Text block =

Closed dashanji closed 2 weeks ago

dashanji commented 1 month ago

Describe your problem

The current implementation of migrate object API has two issues:

1. The name of the old object is not bound to the new migrated object.

- When call client.get(name="data", fetch=True), the migration will always trigger even if the object has been migrated.

  1. The migration will be executed repeatedly when there are multiple requests.
  1. When migrate an object with lots of blobs(e,g Torch.module), the performance is too bad.

Start with two vineyard instances locally: Instance 1: ./bin/vineyardd --etcd_endpoint=http://127.0.0.1:33774 --socket=/tmp/vineyard-local.sock --rpc_socket_port=9611 --compression=false --reserve_memory=true --size=20Gi Instance 2: ./bin/vineyardd --etcd_endpoint=http://127.0.0.1:33774 --socket=/tmp/vineyard-local1.sock --rpc_socket_port=9612 --compression=false --reserve_memory=true --size=20Gi

Test it with the following code.

import safetensors
import safetensors.torch
import torch
import vineyard
import time
from vineyard.contrib.ml.torch import torch_context

state_file = "stable-diffusion-v1-5-pruned-emaonly.safetensors"
with open(state_file, 'rb') as f:
    state_dict = safetensors.torch.load(f.read())

client = vineyard.connect("/tmp/vineyard-local.sock")
with torch_context(client):
    obj = client.put(state_dict, persist=True, name="state_dict")

client2 = vineyard.connect("/tmp/vineyard-local1.sock")
start = time.time()

Task 1 =
In the migrate object API issue, what is not bound to the new migrated object?
Task 2 =
Update the passage of the migrate object API issue starting with "Describe your problem" and going on through "new migrated object.", putting "problems" in place of "issues".
This data has no connection to the migrate object API issue.

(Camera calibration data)
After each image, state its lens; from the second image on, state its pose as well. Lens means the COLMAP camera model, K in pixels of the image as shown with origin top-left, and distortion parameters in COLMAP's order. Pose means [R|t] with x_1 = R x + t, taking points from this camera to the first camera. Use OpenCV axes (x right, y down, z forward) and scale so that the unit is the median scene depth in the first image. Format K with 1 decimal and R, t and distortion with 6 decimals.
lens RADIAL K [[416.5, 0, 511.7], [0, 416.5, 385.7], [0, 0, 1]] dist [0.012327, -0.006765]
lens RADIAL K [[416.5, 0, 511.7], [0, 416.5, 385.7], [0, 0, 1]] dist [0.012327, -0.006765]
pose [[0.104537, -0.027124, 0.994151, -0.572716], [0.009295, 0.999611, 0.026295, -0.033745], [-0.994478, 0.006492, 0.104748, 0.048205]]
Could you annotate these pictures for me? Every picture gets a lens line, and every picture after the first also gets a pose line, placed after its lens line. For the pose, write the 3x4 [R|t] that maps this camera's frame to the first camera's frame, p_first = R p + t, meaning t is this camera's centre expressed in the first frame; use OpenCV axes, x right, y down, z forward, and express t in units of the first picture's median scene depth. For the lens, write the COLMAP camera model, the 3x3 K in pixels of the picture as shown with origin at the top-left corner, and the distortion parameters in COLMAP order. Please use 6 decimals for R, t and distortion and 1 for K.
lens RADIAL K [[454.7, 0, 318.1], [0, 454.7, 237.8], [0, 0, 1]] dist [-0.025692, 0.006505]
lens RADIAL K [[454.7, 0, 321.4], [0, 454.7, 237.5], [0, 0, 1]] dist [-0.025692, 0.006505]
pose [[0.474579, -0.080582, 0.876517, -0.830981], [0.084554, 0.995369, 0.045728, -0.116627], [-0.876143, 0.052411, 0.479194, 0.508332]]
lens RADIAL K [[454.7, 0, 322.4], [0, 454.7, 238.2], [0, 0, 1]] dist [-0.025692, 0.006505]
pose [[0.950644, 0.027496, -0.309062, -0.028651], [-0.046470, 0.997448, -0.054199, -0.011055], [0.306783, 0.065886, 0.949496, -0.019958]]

Answer area 1 =
The name of the old object.

Answer area 2 =
Describe your problem

The current implementation of migrate object API has two problems:

1. The name of the old object is not bound to the new migrated object.